Chapter 13. The Silver Bullet
One of the obstacles you may run into is the silver bullet expectation. The silver bullet expectation is the belief that no matter how many problems you’re feeling—say, for example, forty-nine—then there must be some switch you can flip, maybe a knob you can turn, that will solve them all. It’s the assumption that all your symptoms share a common cause, that everything will be collateral benefit.
But that assumption can cause problems. What if, in fact, there isn’t a single cause for all the different symptoms people are feeling? Looking for something that’s not there wastes time and erodes morale.

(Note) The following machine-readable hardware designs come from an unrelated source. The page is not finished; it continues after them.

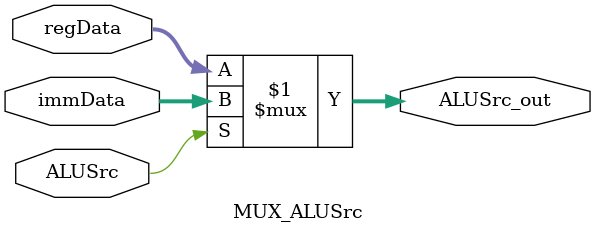
<source format=sv>
module MUX_ALUSrc(
    input logic ALUSrc,                  
    input logic [31:0] regData,       
    input logic [31:0] immData,       
    output logic [31:0] ALUSrc_out           
);
    assign ALUSrc_out = ALUSrc ? immData : regData;
endmodule


</source>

In Orange County, for example, we never would have gotten anywhere if we’d fixated on the riddle, “What single cause could possibly be messing up label printing, order taking, and forty-seven other things all at the same time?” There’s no sense getting mired in it. It’s an unanswerable question, because there wasn’t a single cause for all those symptoms. It’s just how things were.
There’s just no need to ever ask such a question. Whether or not there’s a silver bullet waiting in your future shouldn’t change your approach one way or the other. You need to start with the prioritized “list of grievances” either way. If curing the first symptom collaterally fixes everything else, then you can rejoice in your good luck. If your first cure doesn’t fix everything all at once, then you’ll move on to the new highest-priority symptom and continue from there.